It’s not every day that elementary school students get a personalized guided tour of the cockpit of a jet fighter or get to peer inside the engine compartment of a helicopter, but that’s what happened Nov. 18 when two test pilots from the U.S. Naval Test Pilot School (USNTPS) paid a virtual visit to Ms. Kylie Lowman’s first grade class at Park Hall Elementary School, just south of NAS Patuxent River.

Because of the COVID-19 pandemic, a live tour on base was not possible, so USNTPS commanding officer Lt. Col. Rory Feely and fixed-wing instructor Lt. Cmdr. Scott Elwell used Park Hall Elementary’s online virtual classroom system to provide video tours of their “rides” — a UH-60L Black Hawk for Feely, and an F/A-18F Super Hornet for Elwell — and to answer their questions about what it’s like to be a test pilot.

The pre-recorded video tours of the two aircraft, dubbed “This is My Ride,” were produced by the Naval Air Warfare Center Aircraft Division’s Visual Information branch in collaboration with USNTPS staff. Park Hall Elementary’s eagle mascot joined Feely and Elwell on their tours, suitably attired in a flying helmet and oxygen mask.

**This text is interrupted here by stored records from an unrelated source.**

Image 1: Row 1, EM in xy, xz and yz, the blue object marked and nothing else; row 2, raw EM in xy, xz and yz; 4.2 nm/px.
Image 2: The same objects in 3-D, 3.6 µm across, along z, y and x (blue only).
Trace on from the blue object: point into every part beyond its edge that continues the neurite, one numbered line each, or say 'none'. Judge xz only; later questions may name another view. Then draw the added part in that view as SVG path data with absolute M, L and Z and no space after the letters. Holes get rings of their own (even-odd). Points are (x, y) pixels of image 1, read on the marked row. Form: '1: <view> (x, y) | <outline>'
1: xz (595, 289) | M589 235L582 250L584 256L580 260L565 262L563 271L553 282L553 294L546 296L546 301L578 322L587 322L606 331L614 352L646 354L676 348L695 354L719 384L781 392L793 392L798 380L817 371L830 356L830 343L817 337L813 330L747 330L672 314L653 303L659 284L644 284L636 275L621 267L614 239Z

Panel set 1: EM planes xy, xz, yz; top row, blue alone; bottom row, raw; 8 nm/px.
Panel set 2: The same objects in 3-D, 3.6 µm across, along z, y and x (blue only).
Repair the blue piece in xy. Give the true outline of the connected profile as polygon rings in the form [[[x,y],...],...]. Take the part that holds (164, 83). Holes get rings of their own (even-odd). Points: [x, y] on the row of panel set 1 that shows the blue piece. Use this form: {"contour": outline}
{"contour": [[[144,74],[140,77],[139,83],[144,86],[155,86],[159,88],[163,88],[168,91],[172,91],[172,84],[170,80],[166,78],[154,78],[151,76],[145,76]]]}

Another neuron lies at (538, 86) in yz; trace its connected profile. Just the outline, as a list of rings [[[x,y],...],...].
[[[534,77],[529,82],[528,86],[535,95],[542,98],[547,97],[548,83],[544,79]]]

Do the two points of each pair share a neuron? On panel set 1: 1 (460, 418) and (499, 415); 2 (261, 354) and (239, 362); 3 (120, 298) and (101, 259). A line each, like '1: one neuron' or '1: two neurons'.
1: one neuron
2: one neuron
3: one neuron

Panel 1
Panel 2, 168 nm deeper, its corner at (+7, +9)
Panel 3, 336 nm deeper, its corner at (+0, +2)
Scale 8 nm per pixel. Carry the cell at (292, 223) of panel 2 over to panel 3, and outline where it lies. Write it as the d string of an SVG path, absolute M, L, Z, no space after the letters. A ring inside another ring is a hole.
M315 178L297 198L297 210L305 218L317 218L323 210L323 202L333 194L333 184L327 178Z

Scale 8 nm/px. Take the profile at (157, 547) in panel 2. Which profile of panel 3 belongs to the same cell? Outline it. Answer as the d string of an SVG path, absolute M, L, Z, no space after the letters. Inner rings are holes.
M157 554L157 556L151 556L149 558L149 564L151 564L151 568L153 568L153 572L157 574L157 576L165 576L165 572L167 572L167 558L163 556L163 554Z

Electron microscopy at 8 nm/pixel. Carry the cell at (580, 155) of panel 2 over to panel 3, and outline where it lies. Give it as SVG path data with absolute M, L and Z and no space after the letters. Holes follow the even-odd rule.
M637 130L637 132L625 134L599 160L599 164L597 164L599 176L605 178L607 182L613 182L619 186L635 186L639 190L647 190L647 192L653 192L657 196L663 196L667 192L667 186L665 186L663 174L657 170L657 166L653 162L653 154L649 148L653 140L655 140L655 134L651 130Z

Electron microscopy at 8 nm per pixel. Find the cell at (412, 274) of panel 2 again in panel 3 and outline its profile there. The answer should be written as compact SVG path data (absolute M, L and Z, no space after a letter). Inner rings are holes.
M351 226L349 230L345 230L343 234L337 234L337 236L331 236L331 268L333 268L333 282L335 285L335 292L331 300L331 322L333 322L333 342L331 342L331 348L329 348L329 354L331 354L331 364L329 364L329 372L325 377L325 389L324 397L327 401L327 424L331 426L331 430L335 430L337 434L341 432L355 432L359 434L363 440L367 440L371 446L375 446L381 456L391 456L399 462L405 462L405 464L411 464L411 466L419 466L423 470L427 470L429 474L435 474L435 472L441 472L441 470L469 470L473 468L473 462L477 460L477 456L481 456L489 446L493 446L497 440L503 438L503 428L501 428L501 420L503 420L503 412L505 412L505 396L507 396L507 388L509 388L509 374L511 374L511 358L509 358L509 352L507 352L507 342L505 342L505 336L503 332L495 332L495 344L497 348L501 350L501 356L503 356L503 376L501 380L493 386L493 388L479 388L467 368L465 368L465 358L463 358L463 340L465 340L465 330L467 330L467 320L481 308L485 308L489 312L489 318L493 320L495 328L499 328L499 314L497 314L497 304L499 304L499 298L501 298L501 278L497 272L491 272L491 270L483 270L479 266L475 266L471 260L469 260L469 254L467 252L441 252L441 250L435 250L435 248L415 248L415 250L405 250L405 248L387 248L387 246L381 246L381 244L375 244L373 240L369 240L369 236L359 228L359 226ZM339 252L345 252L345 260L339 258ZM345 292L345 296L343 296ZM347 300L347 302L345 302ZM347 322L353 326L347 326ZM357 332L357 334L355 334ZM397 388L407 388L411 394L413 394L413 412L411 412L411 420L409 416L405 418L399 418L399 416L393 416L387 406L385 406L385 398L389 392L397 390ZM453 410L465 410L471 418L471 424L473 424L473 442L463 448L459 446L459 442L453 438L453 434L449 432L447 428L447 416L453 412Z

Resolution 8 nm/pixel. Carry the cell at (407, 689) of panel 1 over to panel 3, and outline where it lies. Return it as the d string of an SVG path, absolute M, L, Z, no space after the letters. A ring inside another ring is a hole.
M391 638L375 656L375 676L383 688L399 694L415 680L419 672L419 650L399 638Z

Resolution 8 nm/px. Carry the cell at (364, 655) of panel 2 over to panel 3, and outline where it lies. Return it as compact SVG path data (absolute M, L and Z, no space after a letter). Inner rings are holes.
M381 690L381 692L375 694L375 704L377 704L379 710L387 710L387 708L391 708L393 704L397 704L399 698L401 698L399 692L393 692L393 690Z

“Skipper Feely came up with the idea of using the school mascot in the videos,” recalled William Geyer, an academic instructor at USNTPS who coordinated the virtual tours with the command’s Educational Outreach Office. “I was able to get the Park Hall Eagle from Ms. Lowman, and that’s when the fun really began.”

The idea of putting a helmet on the eagle was Geyer’s. “I thought it would be neat for the students to see their mascot in a helmet,” he said. “The folks in the paraloft” — the room where pilots suit up prior to a flight — “loved the idea and found a helmet small enough to fit.”

The NAWCAD camera crew worked with Geyer, Feely, and Elwell to record the videos over the course of a quiet morning on the school’s flight line during a lull in flight operations. It proved to be a lot of fun for everyone involved.

“The challenge was making the videos interesting for a first grader so that they would stay engaged,” Geyer said. “A lot of effort went into thinking of descriptions on how the aircraft fly that would be relatable to the students.” Elwell, for example, explained the concept of lift by describing what happens to your arm when you extend it out the window of a moving car and tilt your hand up and down.

“We teach pilots from the Army, Air Force, Navy, and Marines,” Feely explained in his video tour. “They come to school just like you, they get homework just like you, and then they get to go fly some really cool airplanes and helicopters.”

After Ms. Lowman showed her students the four-minute videos, Feely and Elwell took turns answering their questions live from Feely’s office at USNTPS. Questions ranged from how various parts of the Black Hawk and Super Hornet worked, to how far the aircraft can fly, to whether pilots get dizzy flying upside down.

At the end of the tour, just before saying goodbye, Feely gave the students a homework assignment: to make a drawing of a helicopter or an airplane.

“The virtual tour with the Park Hall students was great,” Feely said afterwards. “I really enjoyed the enthusiasm and curiosity that the students had. Kids bring so much energy to everything they do, and that makes it so much fun to talk with them.”

Elwell agreed. “The students asked really good questions and picked up a lot from the videos,” he said. “One student asked me if they could come visit in person someday and I said that though it’s hard right now, it would be great to see them again.”